As I write this, it is 20 years since the events of 9/11, and the attacks on the World Trade Center and Pentagon.

Some recollections:

As I look back, I remember something very important, personally speaking. Not only were we glued to the TV, we were hitting the refresh button on our web browsers, desperate for updates from New York. But it had an impact closer to home: would the UK be attacked (actions were certainly taken to close areas)?

Hours passed, and I was still online, perhaps a little drunk. And something struck me. I had realised that online publishing, blogging, whatever you want to call it, was an opportunity. Shaken by the ashes of the World Trade Center, it occurred to me that the internet was my chance to become a writer, and make money on my own terms.

The problem was, I didn’t know how to do that. I could write a little, but the making money bit… that was another country (and arguably one that I anchor off these days without going ashore). Another problem: I wasn’t alone.

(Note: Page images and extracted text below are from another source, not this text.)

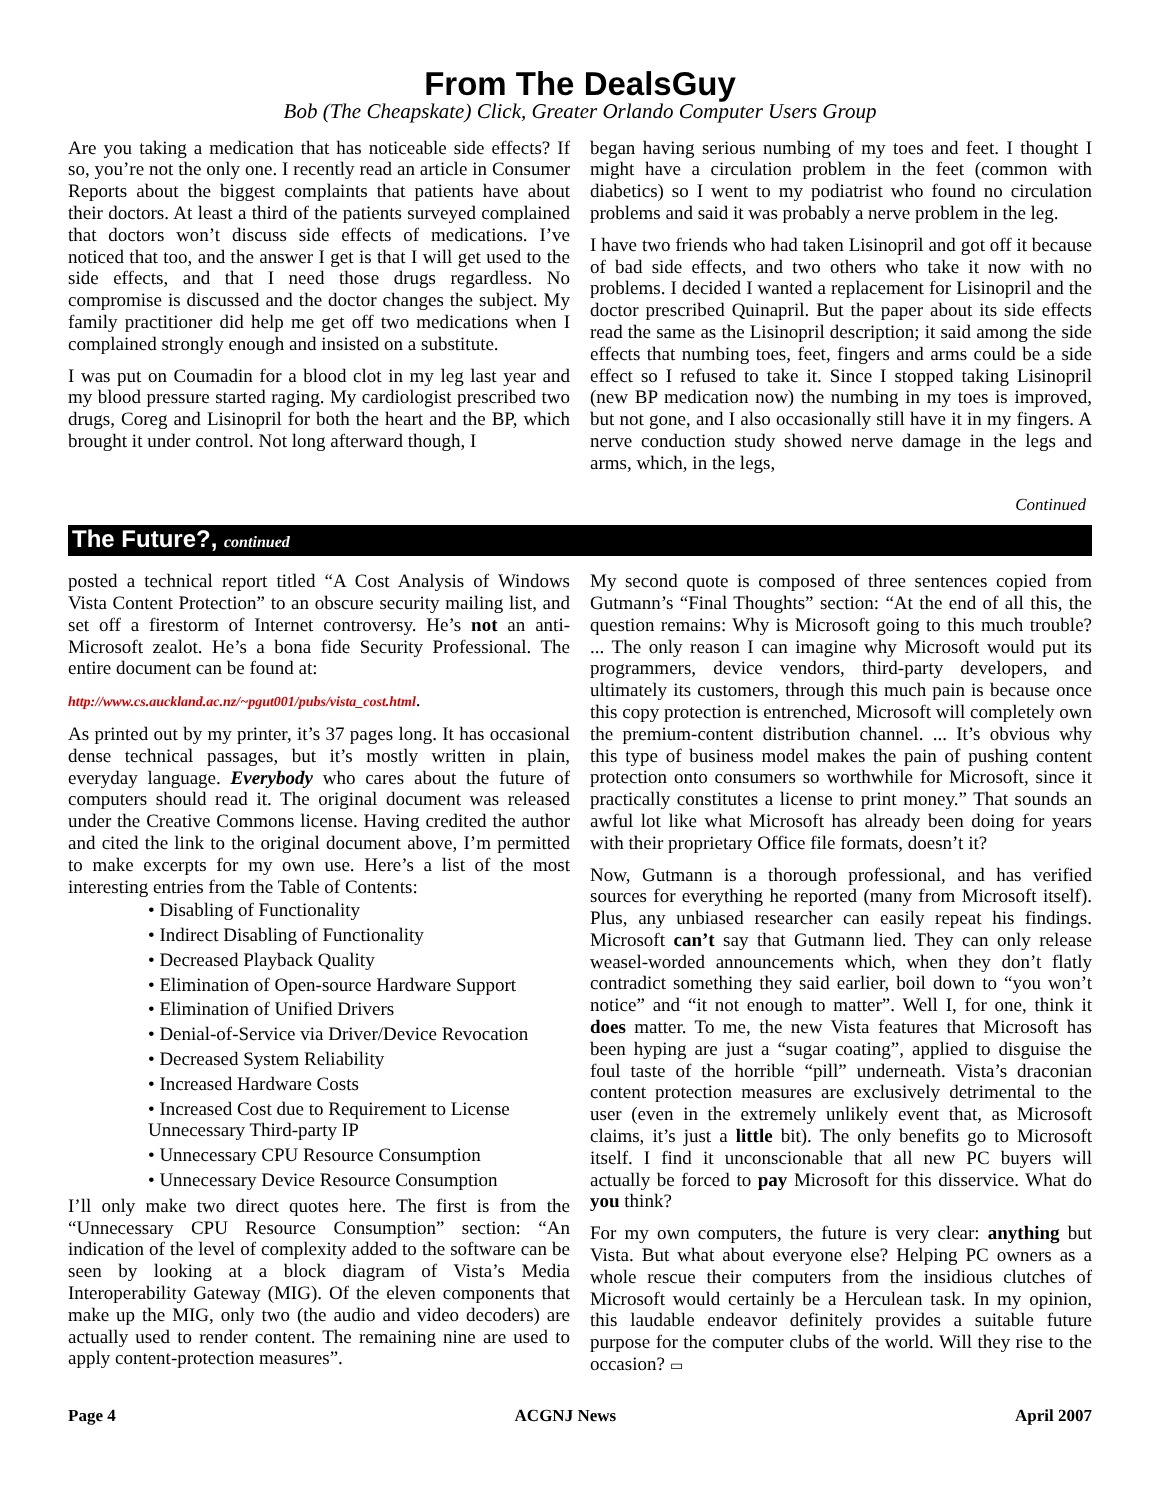From The DealsGuy
Bob (The Cheapskate) Click, Greater Orlando Computer Users Group
Are you taking a medication that has noticeable side effects? If so, you’re not the only one. I recently read an article in Consumer Reports about the biggest complaints that patients have about their doctors. At least a third of the patients surveyed complained that doctors won’t discuss side effects of medications. I’ve noticed that too, and the answer I get is that I will get used to the side effects, and that I need those drugs regardless. No compromise is discussed and the doctor changes the subject. My family practitioner did help me get off two medications when I complained strongly enough and insisted on a substitute.
I was put on Coumadin for a blood clot in my leg last year and my blood pressure started raging. My cardiologist prescribed two drugs, Coreg and Lisinopril for both the heart and the BP, which brought it under control. Not long afterward though, I
began having serious numbing of my toes and feet. I thought I might have a circulation problem in the feet (common with diabetics) so I went to my podiatrist who found no circulation problems and said it was probably a nerve problem in the leg.
I have two friends who had taken Lisinopril and got off it because of bad side effects, and two others who take it now with no problems. I decided I wanted a replacement for Lisinopril and the doctor prescribed Quinapril. But the paper about its side effects read the same as the Lisinopril description; it said among the side effects that numbing toes, feet, fingers and arms could be a side effect so I refused to take it. Since I stopped taking Lisinopril (new BP medication now) the numbing in my toes is improved, but not gone, and I also occasionally still have it in my fingers. A nerve conduction study showed nerve damage in the legs and arms, which, in the legs,
Continued
The Future?, continued
posted a technical report titled “A Cost Analysis of Windows Vista Content Protection” to an obscure security mailing list, and set off a firestorm of Internet controversy. He’s not an anti-Microsoft zealot. He’s a bona fide Security Professional. The entire document can be found at:
http://www.cs.auckland.ac.nz/~pgut001/pubs/vista_cost.html.
As printed out by my printer, it’s 37 pages long. It has occasional dense technical passages, but it’s mostly written in plain, everyday language. Everybody who cares about the future of computers should read it. The original document was released under the Creative Commons license. Having credited the author and cited the link to the original document above, I’m permitted to make excerpts for my own use. Here’s a list of the most interesting entries from the Table of Contents:
• Disabling of Functionality
• Indirect Disabling of Functionality
• Decreased Playback Quality
• Elimination of Open-source Hardware Support
• Elimination of Unified Drivers
• Denial-of-Service via Driver/Device Revocation
• Decreased System Reliability
• Increased Hardware Costs
• Increased Cost due to Requirement to License Unnecessary Third-party IP
• Unnecessary CPU Resource Consumption
• Unnecessary Device Resource Consumption
I’ll only make two direct quotes here. The first is from the “Unnecessary CPU Resource Consumption” section: “An indication of the level of complexity added to the software can be seen by looking at a block diagram of Vista’s Media Interoperability Gateway (MIG). Of the eleven components that make up the MIG, only two (the audio and video decoders) are actually used to render content. The remaining nine are used to apply content-protection measures”.
My second quote is composed of three sentences copied from Gutmann’s “Final Thoughts” section: “At the end of all this, the question remains: Why is Microsoft going to this much trouble? ... The only reason I can imagine why Microsoft would put its programmers, device vendors, third-party developers, and ultimately its customers, through this much pain is because once this copy protection is entrenched, Microsoft will completely own the premium-content distribution channel. ... It’s obvious why this type of business model makes the pain of pushing content protection onto consumers so worthwhile for Microsoft, since it practically constitutes a license to print money.” That sounds an awful lot like what Microsoft has already been doing for years with their proprietary Office file formats, doesn’t it?
Now, Gutmann is a thorough professional, and has verified sources for everything he reported (many from Microsoft itself). Plus, any unbiased researcher can easily repeat his findings. Microsoft can’t say that Gutmann lied. They can only release weasel-worded announcements which, when they don’t flatly contradict something they said earlier, boil down to “you won’t notice” and “it not enough to matter”. Well I, for one, think it does matter. To me, the new Vista features that Microsoft has been hyping are just a “sugar coating”, applied to disguise the foul taste of the horrible “pill” underneath. Vista’s draconian content protection measures are exclusively detrimental to the user (even in the extremely unlikely event that, as Microsoft claims, it’s just a little bit). The only benefits go to Microsoft itself. I find it unconscionable that all new PC buyers will actually be forced to pay Microsoft for this disservice. What do you think?
For my own computers, the future is very clear: anything but Vista. But what about everyone else? Helping PC owners as a whole rescue their computers from the insidious clutches of Microsoft would certainly be a Herculean task. In my opinion, this laudable endeavor definitely provides a suitable future purpose for the computer clubs of the world. Will they rise to the occasion? ▭
Page 4 ACGNJ News April 2007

In the intervening years, hundreds, if not thousands of journalists, bloggers, voices, the approved blue ticks of Twitter and beyond, have had a platform – the internet – to push thoughts, ideas, agendas. Imagine if Al Queda had had that opportunity before 9/11. What would the impact have been? What would the reaction have been to invasions of the Middle East supporters of Al Queda at home? Given there was some considerable opposition to the invasion of Iraq and the fabricated WMDs, it could have been very embarrassing for Blair and Campbell, way beyond the death of David Kelly, and endless marches.

The Internet Is a Huge Responsibility

Twitter in particular is a key culprit here, but the problem goes wider.

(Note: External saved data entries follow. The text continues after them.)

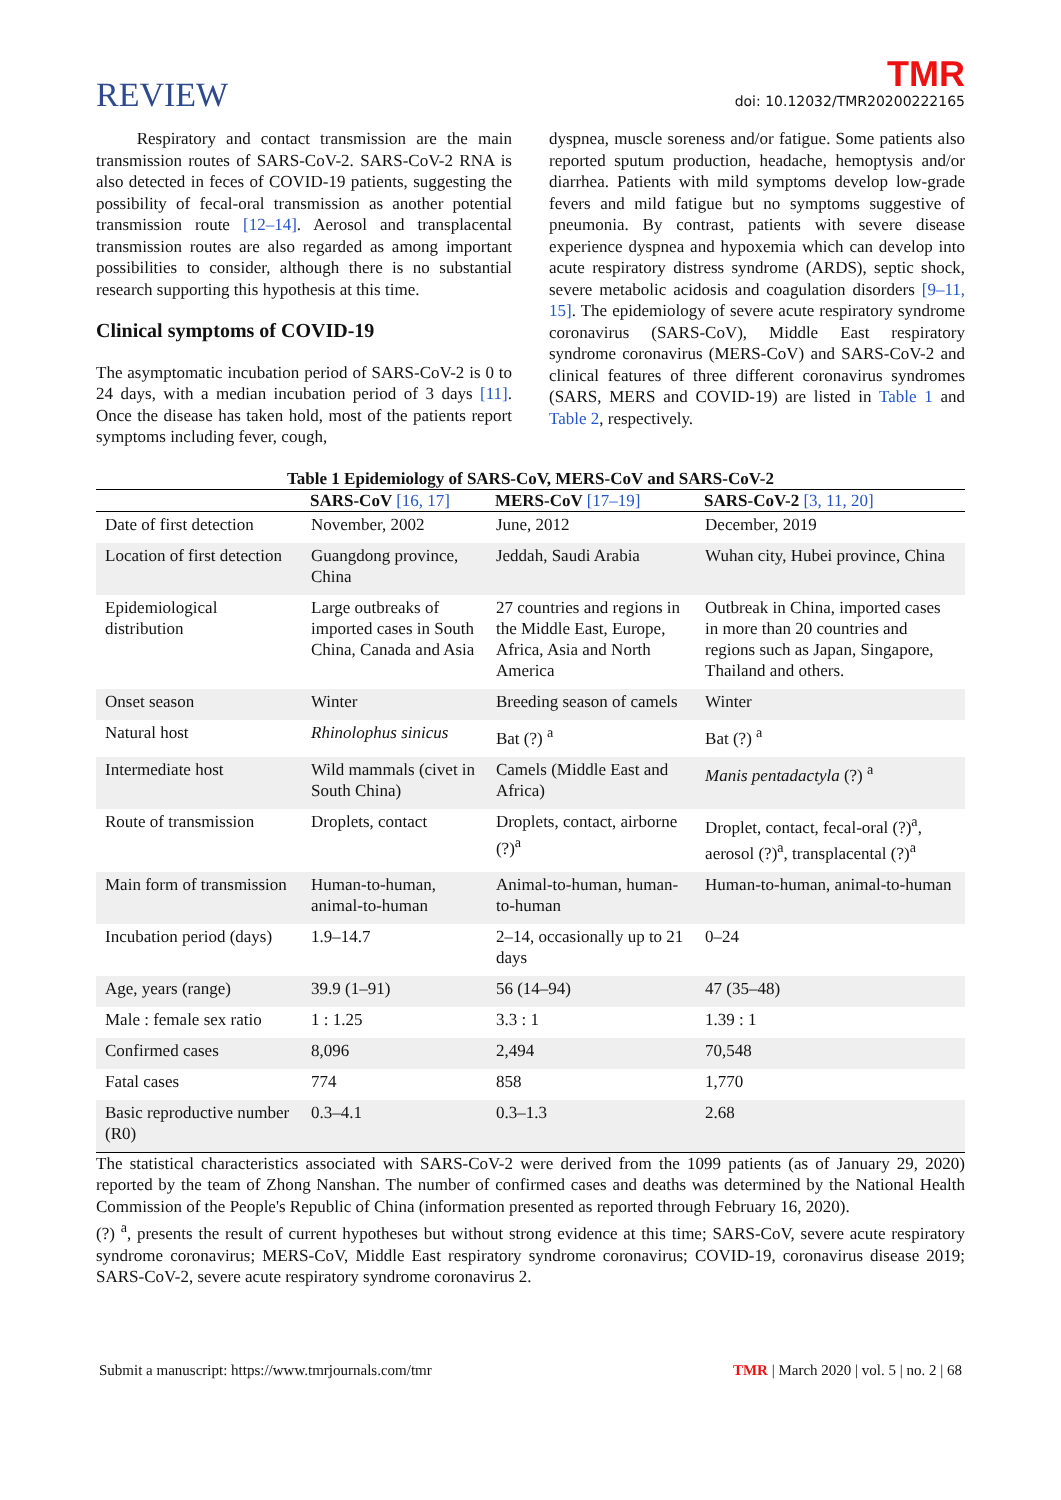REVIEW
TMR
doi: 10.12032/TMR20200222165
Respiratory and contact transmission are the main transmission routes of SARS-CoV-2. SARS-CoV-2 RNA is also detected in feces of COVID-19 patients, suggesting the possibility of fecal-oral transmission as another potential transmission route [12–14]. Aerosol and transplacental transmission routes are also regarded as among important possibilities to consider, although there is no substantial research supporting this hypothesis at this time.
Clinical symptoms of COVID-19
The asymptomatic incubation period of SARS-CoV-2 is 0 to 24 days, with a median incubation period of 3 days [11]. Once the disease has taken hold, most of the patients report symptoms including fever, cough,
dyspnea, muscle soreness and/or fatigue. Some patients also reported sputum production, headache, hemoptysis and/or diarrhea. Patients with mild symptoms develop low-grade fevers and mild fatigue but no symptoms suggestive of pneumonia. By contrast, patients with severe disease experience dyspnea and hypoxemia which can develop into acute respiratory distress syndrome (ARDS), septic shock, severe metabolic acidosis and coagulation disorders [9–11, 15]. The epidemiology of severe acute respiratory syndrome coronavirus (SARS-CoV), Middle East respiratory syndrome coronavirus (MERS-CoV) and SARS-CoV-2 and clinical features of three different coronavirus syndromes (SARS, MERS and COVID-19) are listed in Table 1 and Table 2, respectively.
Table 1 Epidemiology of SARS-CoV, MERS-CoV and SARS-CoV-2
| | SARS-CoV [16, 17] | MERS-CoV [17–19] | SARS-CoV-2 [3, 11, 20] |
| --- | --- | --- | --- |
| Date of first detection | November, 2002 | June, 2012 | December, 2019 |
| Location of first detection | Guangdong province, China | Jeddah, Saudi Arabia | Wuhan city, Hubei province, China |
| Epidemiological distribution | Large outbreaks of imported cases in South China, Canada and Asia | 27 countries and regions in the Middle East, Europe, Africa, Asia and North America | Outbreak in China, imported cases in more than 20 countries and regions such as Japan, Singapore, Thailand and others. |
| Onset season | Winter | Breeding season of camels | Winter |
| Natural host | Rhinolophus sinicus | Bat (?) <sup>a</sup> | Bat (?) <sup>a</sup> |
| Intermediate host | Wild mammals (civet in South China) | Camels (Middle East and Africa) | Manis pentadactyla (?) <sup>a</sup> |
| Route of transmission | Droplets, contact | Droplets, contact, airborne (?)<sup>a</sup> | Droplet, contact, fecal-oral (?)<sup>a</sup>, aerosol (?)<sup>a</sup>, transplacental (?)<sup>a</sup> |
| Main form of transmission | Human-to-human, animal-to-human | Animal-to-human, human-to-human | Human-to-human, animal-to-human |
| Incubation period (days) | 1.9–14.7 | 2–14, occasionally up to 21 days | 0–24 |
| Age, years (range) | 39.9 (1–91) | 56 (14–94) | 47 (35–48) |
| Male : female sex ratio | 1 : 1.25 | 3.3 : 1 | 1.39 : 1 |
| Confirmed cases | 8,096 | 2,494 | 70,548 |
| Fatal cases | 774 | 858 | 1,770 |
| Basic reproductive number (R0) | 0.3–4.1 | 0.3–1.3 | 2.68 |
The statistical characteristics associated with SARS-CoV-2 were derived from the 1099 patients (as of January 29, 2020) reported by the team of Zhong Nanshan. The number of confirmed cases and deaths was determined by the National Health Commission of the People's Republic of China (information presented as reported through February 16, 2020).
(?) <sup>a</sup>, presents the result of current hypotheses but without strong evidence at this time; SARS-CoV, severe acute respiratory syndrome coronavirus; MERS-CoV, Middle East respiratory syndrome coronavirus; COVID-19, coronavirus disease 2019; SARS-CoV-2, severe acute respiratory syndrome coronavirus 2.
Submit a manuscript: https://www.tmrjournals.com/tmr TMR | March 2020 | vol. 5 | no. 2 | 68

Frankly stupid, regressive, moronic ideas have been allowed to germinate, spread, and interfere with offline discourse like some digital Japanese Knotweed, strangling logic, sense, and the principles of the enlightenment. Blogs, Facebook, YouTube, even the pages of supposedly respectable, mainstream publishers have been subverted by lunacy, whether on the topic of gender, race, democracy, or more recently, finding a balanced approach to COVID-19.

Bin Laden should have waited.

It is inconceivable that the conductors of these areas of confusion, the directors of the modern discourse, the lunatics of logic, would have been given a second glance in the era of the printed press. Straight in the bin for their deranged pamphlets.

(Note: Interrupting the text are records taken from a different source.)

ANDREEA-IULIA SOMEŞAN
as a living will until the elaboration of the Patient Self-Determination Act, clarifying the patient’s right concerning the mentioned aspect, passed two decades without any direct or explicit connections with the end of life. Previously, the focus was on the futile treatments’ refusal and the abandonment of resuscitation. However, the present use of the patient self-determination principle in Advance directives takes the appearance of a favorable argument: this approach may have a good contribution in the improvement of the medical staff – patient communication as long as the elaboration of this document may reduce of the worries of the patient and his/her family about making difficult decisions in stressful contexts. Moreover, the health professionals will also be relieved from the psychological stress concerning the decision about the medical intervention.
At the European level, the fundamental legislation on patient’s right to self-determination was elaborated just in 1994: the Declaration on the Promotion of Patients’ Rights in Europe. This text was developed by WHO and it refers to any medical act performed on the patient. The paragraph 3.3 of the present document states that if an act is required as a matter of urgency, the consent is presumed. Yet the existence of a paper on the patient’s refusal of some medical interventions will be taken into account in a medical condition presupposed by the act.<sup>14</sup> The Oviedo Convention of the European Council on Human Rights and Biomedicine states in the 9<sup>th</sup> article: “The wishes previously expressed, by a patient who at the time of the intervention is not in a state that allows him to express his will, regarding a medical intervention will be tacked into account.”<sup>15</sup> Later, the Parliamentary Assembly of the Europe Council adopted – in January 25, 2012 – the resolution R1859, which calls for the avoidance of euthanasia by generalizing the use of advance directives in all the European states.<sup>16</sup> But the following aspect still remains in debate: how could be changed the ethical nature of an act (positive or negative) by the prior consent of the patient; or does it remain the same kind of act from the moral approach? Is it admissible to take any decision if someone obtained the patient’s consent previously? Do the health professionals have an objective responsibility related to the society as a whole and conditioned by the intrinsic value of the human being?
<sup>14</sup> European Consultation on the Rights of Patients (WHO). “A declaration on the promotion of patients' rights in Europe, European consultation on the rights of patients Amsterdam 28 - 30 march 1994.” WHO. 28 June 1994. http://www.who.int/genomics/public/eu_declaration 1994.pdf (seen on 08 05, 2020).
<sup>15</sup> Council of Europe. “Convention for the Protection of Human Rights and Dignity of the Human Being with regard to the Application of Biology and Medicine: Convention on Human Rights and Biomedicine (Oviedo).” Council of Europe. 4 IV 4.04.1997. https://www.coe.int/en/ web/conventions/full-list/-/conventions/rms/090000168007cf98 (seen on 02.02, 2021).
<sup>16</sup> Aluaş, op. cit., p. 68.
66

But with the internet, social networks, sharing, and trending, these ideas are allowed to breathe and while utterly insane, manage to attract support from the similarly simple minded, or those with personal agendas that would have seen them committed a generation ago.

Twin Towers tribute

The fact is, we can’t cope with the internet. Social media is essentially what happens if humans become telepathic. The result is a morass of madness, the barely coping versus the coping the wrong way, with a small sliver of sanity struggling to stay afloat around the edges.

Bulletin boards, email, file sharing, a vast resource of reference and reading… the early internet was wonderful. That internet we had in 2001, providing the most up-to-date news we’d ever had, fulfilling that desire for information – that was arguably the best time for the internet.

As social media grew, every single opinion was inexplicably given credence (thanks Tumblr), and those ideas went mainstream thanks to graduating idiots being given jobs at prominent publications, we lost the magic of the internet.

Has the Magic Gone?

No one wants thousands of people to die on the same day again. Yet somehow, if the internet is to avoid sliding into a dumpster of depravity, it needs to change.

Too many people have free reign to utter manic irrelevances unchallenged. Society, the real world life we all enjoy (where the overwhelming majority are not, say, on Twitter), is suffering, thanks to media companies and politicians amplifying those with disorders of their sensibilities.

I probably sound like an HG Wells novel with some of the phrases I’ve used to describe the utter bullshit perverts, Islamists, racists, and literal communists utter on the internet. Is it intentional? Well, it made you think, didn’t it?

The internet – and to a smaller extent, social media – still has the time to revise, change course, and head back to sanity. But to do that, people have to take responsibility for their repulsive thoughts, attacks, and photo sharing. As long as there is anonymity allowed, and the moderators remain wholly unable to behave in a balanced manner, this isn’t going to happen.

Magic cannot be destroyed, but it can be lost. It is not lost on me that in an age where I can support my family thanks to online publishing, the magic that first attracted me to the internet 20 years ago is sadly missing.